Friday Letter: How do you RDU?

Readers of PEO’s Friday Letter of two weeks ago will know that Kohlberg Kravis Roberts’ $5 billion listing of KKR Private Equity Investors Ltd on Euronext caused more than a ripple not just across the asset class but across the capital markets too.  

But contrary to the perception of some members of the public and the press, this new vehicle remains an investment off-limits to unaccredited investors, even though the vehicle has, in effect, gone public.

The great, unwashed masses of American stock buyers are, for example, going to have a hell of a time getting in and out of this new entity.

The heavyweight affiliate of the New York private equity giant Kohlberg Kravis Roberts is a strange beast, although it is being described as “elegant” by some admirers (most of whom either want a similarly elegant vehicle for themselves, or who want to be hired to create one).

It is a limited partnership created under the laws of Guernsey, offered globally as a private placement under the 1955 Dutch Act on the Supervision of the Securities Trade, and delivered in the form of restricted depository units (RDUs) – representing common units – that are deposited with the Bank of New York. And in case you were wondering, the subscription agreement is governed by the laws of the State of New York.

Purchasers of the global private placement had to have been “qualified purchasers” as defined by the US Investment Company Act of 1940 ($5 million upwards in investments) and “accredited investors” as defined by Regulation D of the Securities Act of 1933. US ERISA investors are not welcome.

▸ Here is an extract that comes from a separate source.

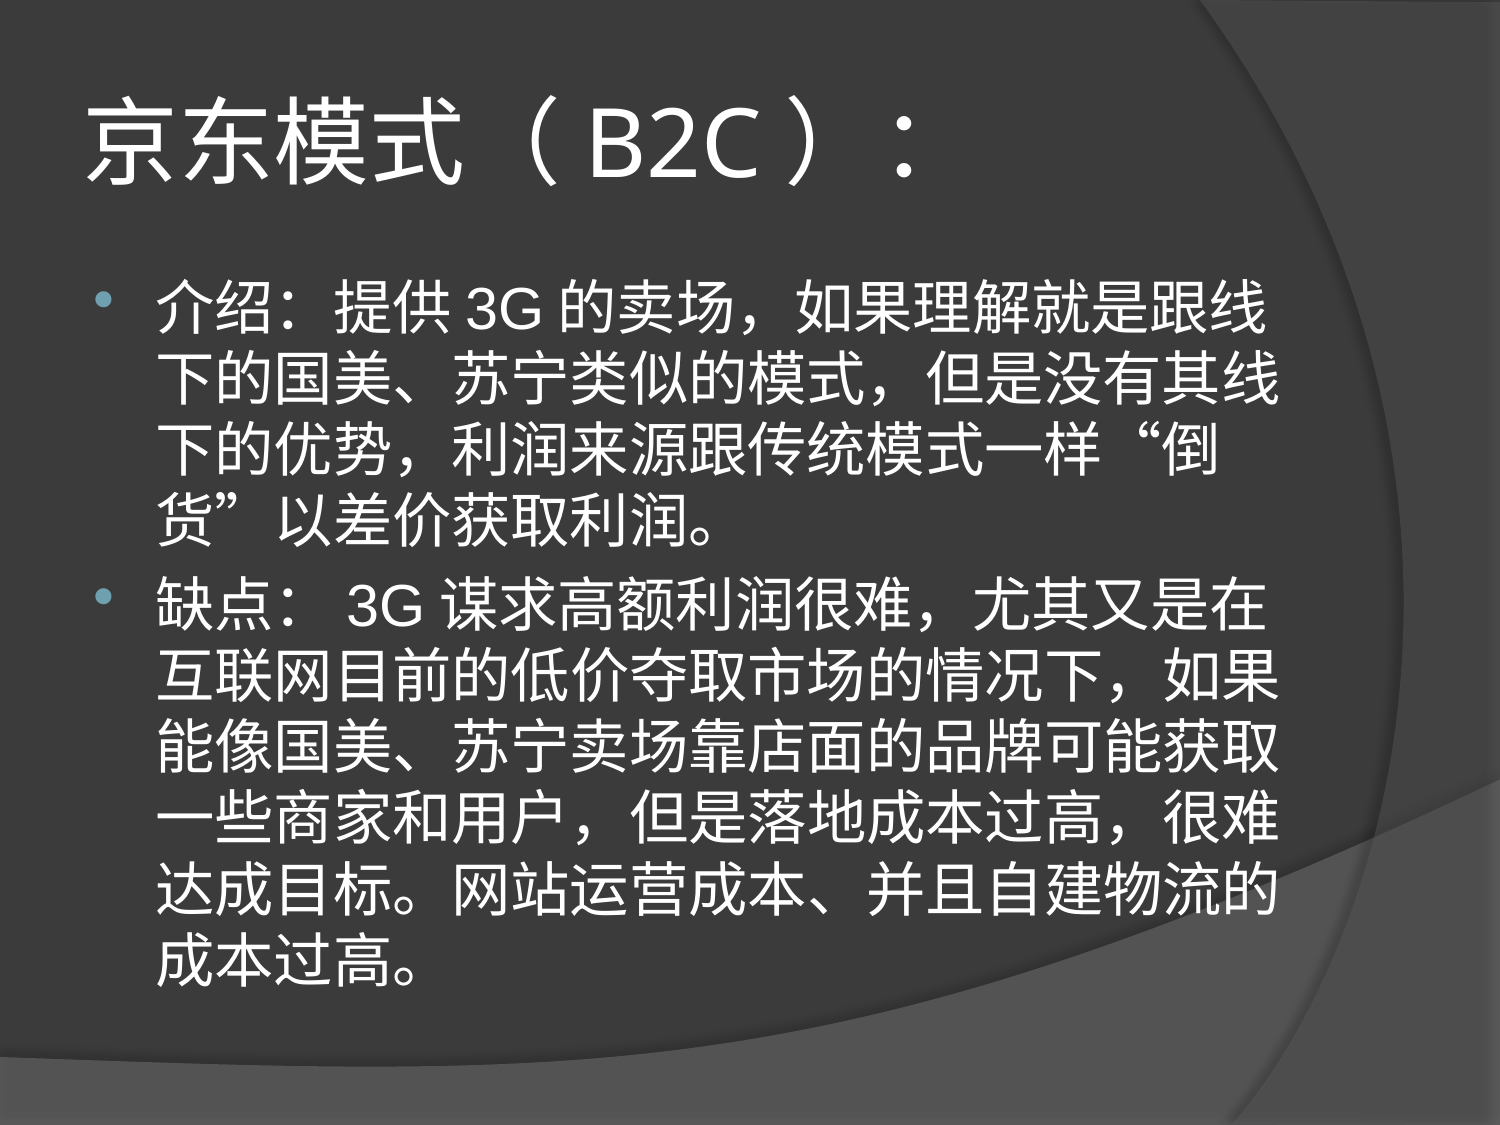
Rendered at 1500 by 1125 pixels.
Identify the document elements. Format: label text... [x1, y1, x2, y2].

In this context, KKR Private Equity Investors did not have an IPO so much as create a mechanism whereby units from the private placement may be resold on the Euronext exchange in Amsterdam. Depending on where you live, this will be a bit of an ordeal.

For example, unit holders in the US cannot “trade” KKR’s “stock”. Instead, the units may be “transferred” by US holders in a way that seems far removed from the easy liquidity one associates with a public listing. A review of the prospectus for KKR Private Equity Investors will give you a better idea of what’s involved:

“Each subsequent transferee of RDUs who is within the United States or a US person will be required to execute and deliver a US Transferee’s Letter in the form set forth in Appendix D. . . Common units. . . may be transferred only to a non-US person in an offshore transaction. . . and only upon the surrender by the transferor of the [RDUs] evidencing such RDUs and the execution and delivery by the transferor of a Surrender Letter. . .”

So much for day trading.

Clearly, the KKR offering does not represent the democratisation of private equity that some had mooted, but rather a different structure that will have a certain appeal to certain qualified institutional LPs. That said, shares of KPE are at present down by more than three percent on the Euronext, which may present difficulties for the next private equity firm that tries to raise a similar all-cash vehicle. Global investors may reason that it pays to wait and simply buy units post-listing at a discount on the Euronext.

That’s the trouble with qualified purchasers – they tend to be sophisticated.